I do NOT recommend doing it on live moss, BTW. Also, this is only my personal experience---try at your own risk.


----------



## mtolypetsupply (Dec 18, 2008)

Yes, I have plenty of LECA substrate, and use only spring water. The screen top is 80% covered, 20% screen. Often my hubby covers that space with the light, though. He's very concerned about keeping the humidity up, and I'm wondering if we should be more concerned with fresh air. I am a work-at-home mom, so am available to mist all day, so moisture needn't be a problem. 

The little guys eat and hide, and I catch them hopping about the enclosure from time to time, so they seem "happy". I want them to stay that way!


----------



## Philsuma (Jul 18, 2006)

"Earthy". "Musty" are accurate descriptions.

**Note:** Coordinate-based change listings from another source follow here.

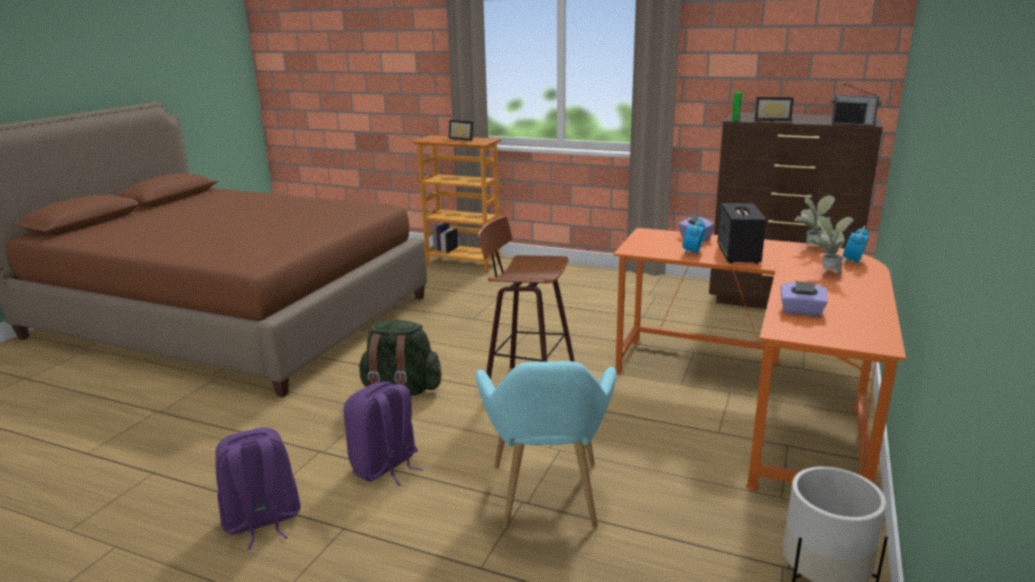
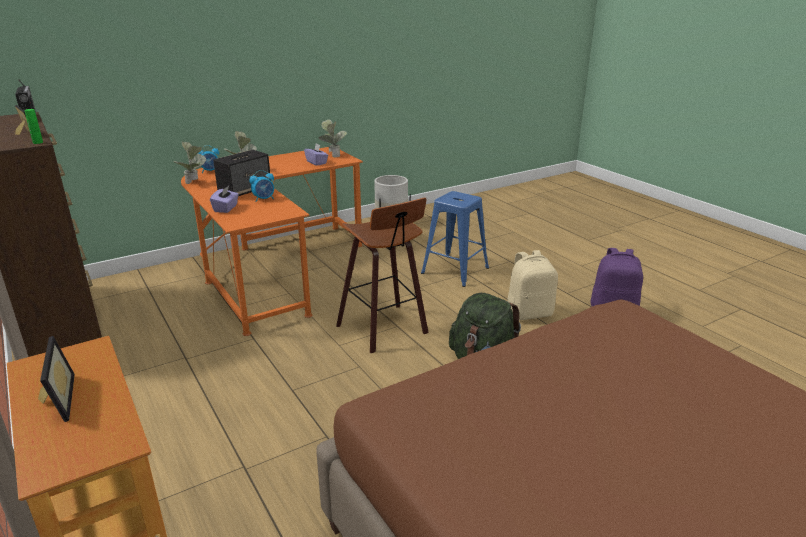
camera: 145 degrees left, 5 degrees up
(385, 466) = (529, 313): purple backpack -> beige backpack
(546, 501) = (456, 270): turquoise armchair -> blue stool
(829, 333) = (333, 155): none -> potted plant

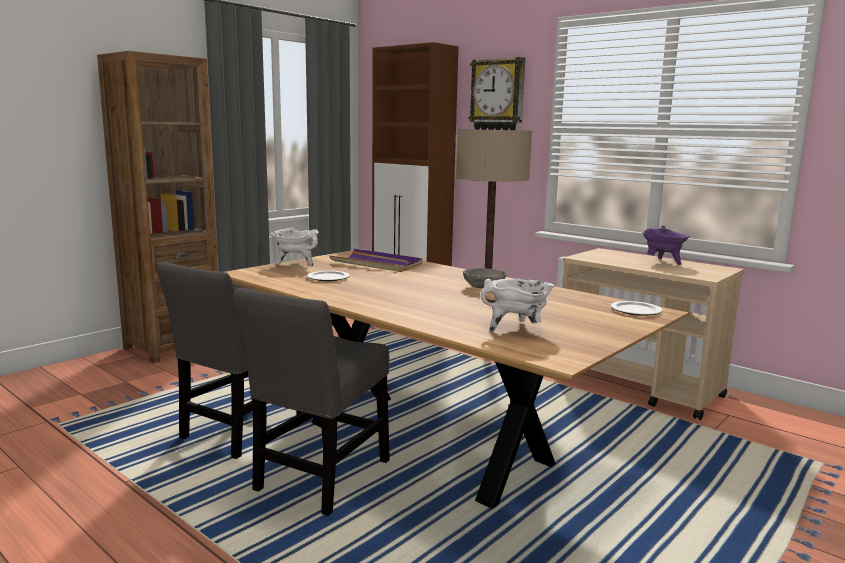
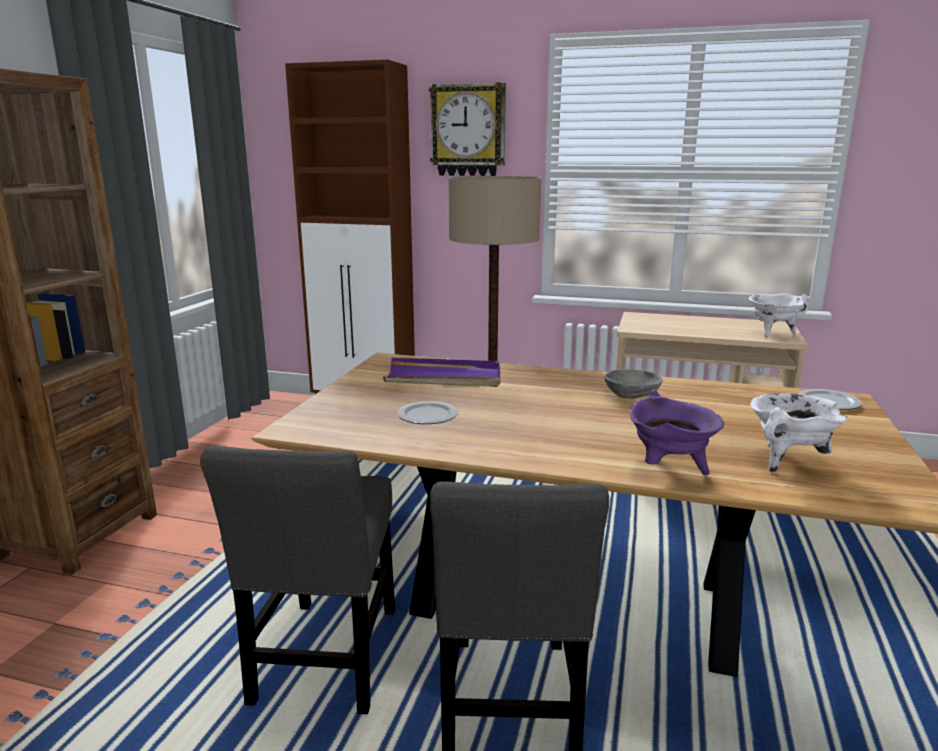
camera: 25 degrees left, 5 degrees up
(296, 264) = (340, 396): white cooking pot -> white cooking pot (772, 333)
(663, 262) = (716, 324): purple cooking pot -> purple cooking pot (669, 469)

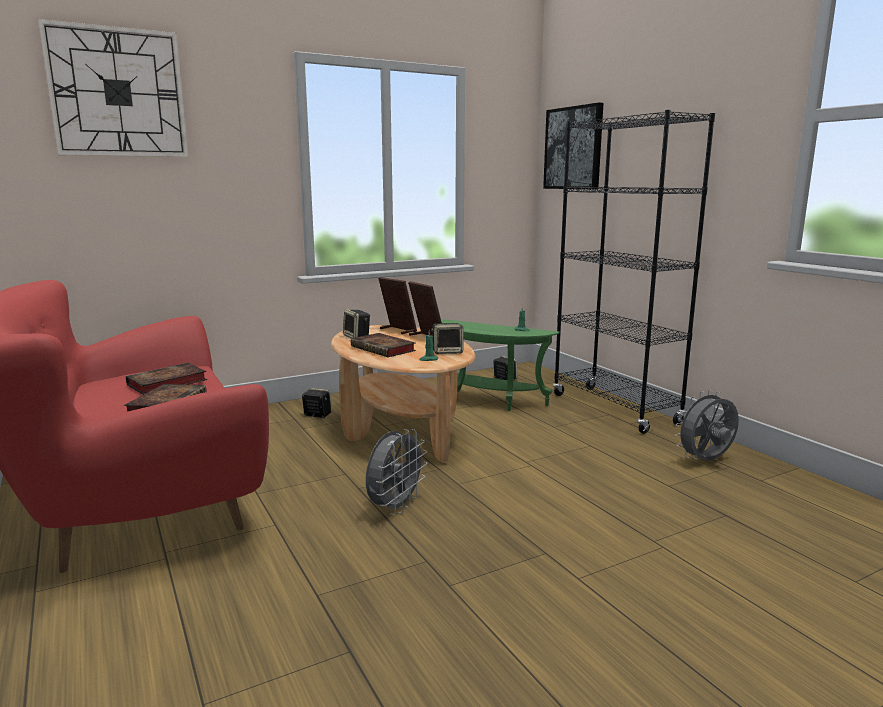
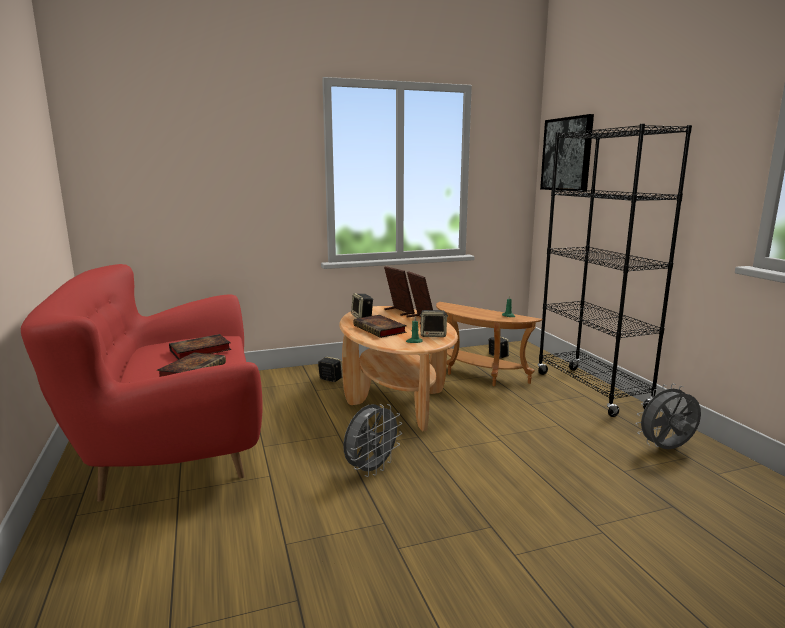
camera: 10 degrees right, 0 degrees up
(117, 93) = (180, 115): wall clock -> none
(488, 400) = (478, 375): green side table -> brown side table

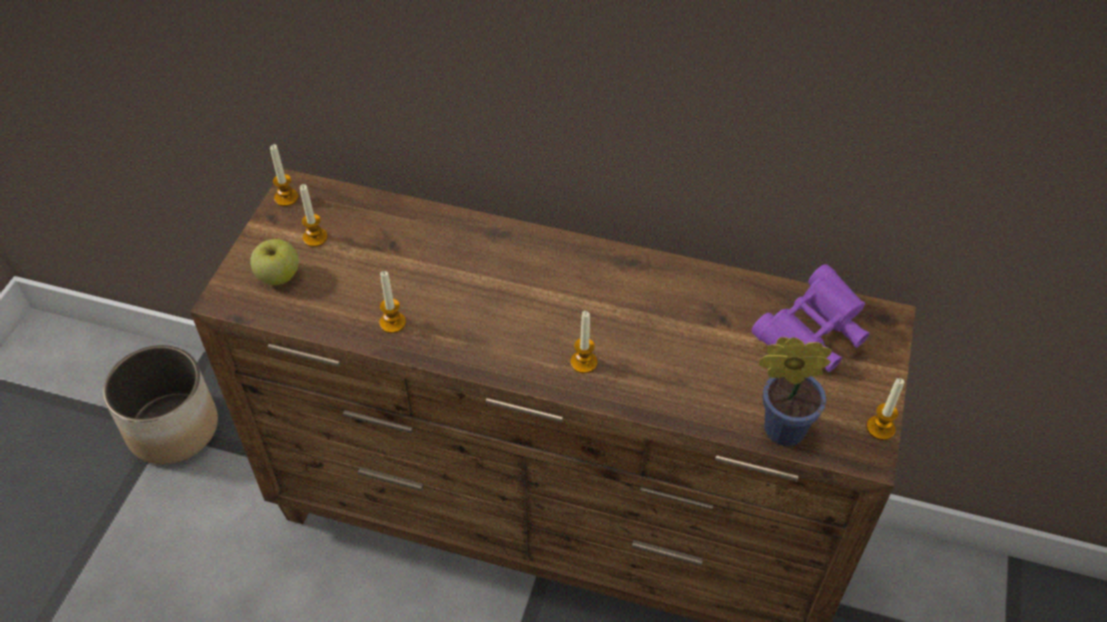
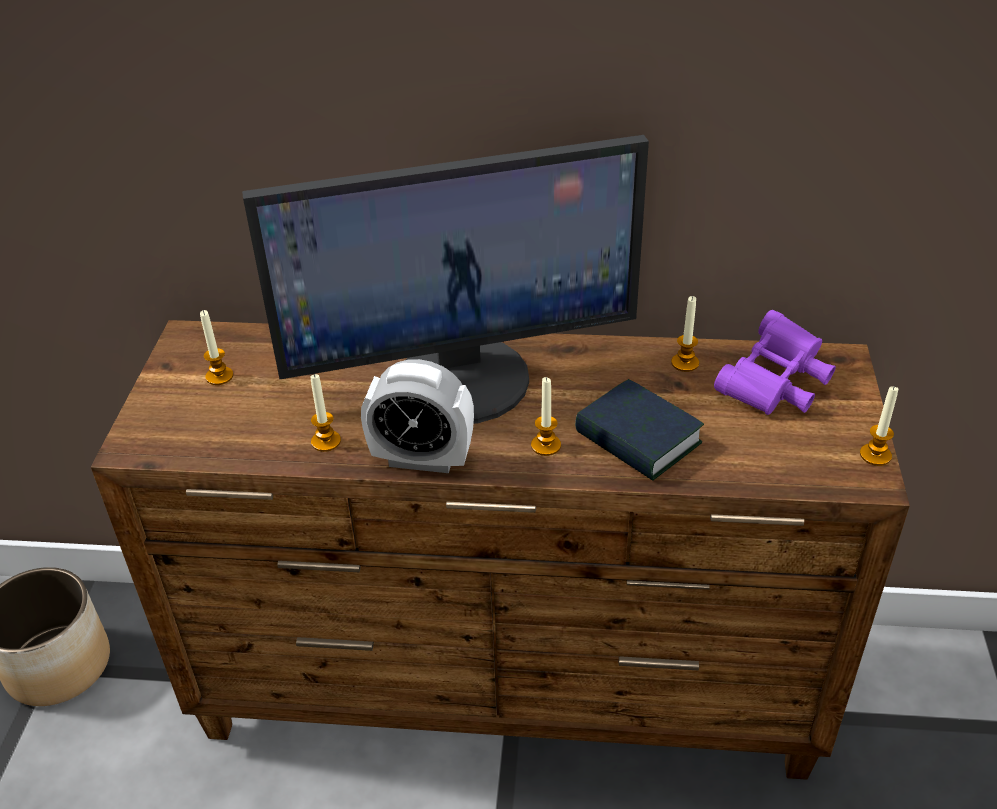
camera: 10 degrees left, 10 degrees down
(278, 276) = (186, 417): apple -> none
(286, 198) = (178, 345): candle -> candle (685, 363)
(471, 356) = (422, 459): none -> alarm clock
(529, 277) = (463, 378): none -> monitor
(668, 371) = (638, 439): none -> book
(778, 428) = (771, 473): potted plant -> none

I have vivs that have been set up for over three years and have never drained or changed the water and they smell fine 

A lot of guys do not drain or change their tank water - ever.

If your viv is heavily planted and you have decent microfauna, then the composting process works remarkable well in the closed system.

No worries...


----------



## mtolypetsupply (Dec 18, 2008)

I'm familliar with the good, earthy smell of compost, and this is not it. I'm hoping that it's merely because it's a "young" tank, and the microorganisms haven't yet established themselves enough. 

In my experience with aquariums, I know that the nitrogen spike that often starts "beginner's syndrome" occurs very suddenly. Being as inexperienced as I am, I need some help identifying the early warning signs of something bad, before it goes irreparably wrong. I know springtails eat mold, but are there bad kinds of mold to watch out for?


----------



## AJ50504 (Dec 3, 2008)

I have the same musty smell in my red eye tree frog viv. Witch is also a newer tank so you're not alone . I have been thinking the same thing as if the smell is normal or not . I have been to pet shops that sell herps, and smell horrible , which I do not trust or buy from . A lot of the herps they have just look sick  I remember that smell and my viv smells nothing like that . Actually now that I think about it IT smell GREAT compared to that


----------



## Tony (Oct 13, 2008)

What kind of substrate do you use? My auratus tank with leaf litter over coco fiber is my best smelling tank, my tree frog tanks are sheet moss over coco fiber, and they have a musty smell that I don't care for. I will be reworking them after I move.


----------